The White House laments that America hasn’t built enough massive government infrastructure projects. Nonsense. At the rate it’s growing, the Great Stonewall of Obama may soon be the second largest manmade object visible from outer space.
While many construction workers across the country remain idle, Team Obama’s attorneys have been laboring overtime to erect impenetrable information blockades around three festering scandals: Solyndra, LightSquared, and Fast and Furious.
This much is clear: The “most transparent administration ever” is hyper-allergic to sunlight and subpoenas.
Indeed, pestering the White House for a full accounting of how Solyndra and its largest investor — Obama campaign-finance bundler and billionaire gambler George Kaiser — left taxpayers holding the bag is a most unwelcome intrusion into Obama’s executive privilege. So someone summon a wahmbulance. He’s feeling put upon.
Ruemmler further complained that the subpoena represents “a significant intrusion on executive branch interests.” Then she uncorked a full-throated whine:
As written, [the subpoena] encompasses all communications within the White House from the beginning of this Administration to the present that refer or relate to Solyndra, and the subpoena purports to demand a complete response in less than a week. Thus any document that references Solyndra, even in passing, is arguably responsive to the Committee’s request, and you reaffirmed this week that you intend for the request to be that broad.
While she paints the request as a last-minute surprise, the White House has been stonewalling on Solyndra all year long. And as Reason magazine’s Tim Cavanaugh points out: Compliance would be “the work of a few hours, at a time when the executive branch has 2.8 million employees. The whole thing could be done by staffers, leaving the president to focus on golf and fundraising and long, boring speeches.”

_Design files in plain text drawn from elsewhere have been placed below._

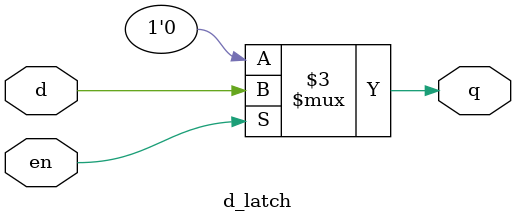
<source format=v>
`timescale 1ns / 1ps
module d_latch(en,d,q);
input en,d;
output reg q;
always@(*) begin
if(en)
q=d;
else
q=1'b0;
end
endmodule

</source>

Or staving off other scandals, like the troublesome LightSquared wireless-Internet network project. This is Obama’s dangerous broadband boondoggle involving billionaire hedge-fund managers Philip Falcone and George Soros.
In September, two high-ranking witnesses — Air Force Space Command four-star general William Shelton and National Coordination Office for Space-Based Positioning, Navigation, and Timing director Anthony Russo — exposed how the White House pressured them to alter their congressional testimony and play down concerns about LightSquared’s interference threat to military communications.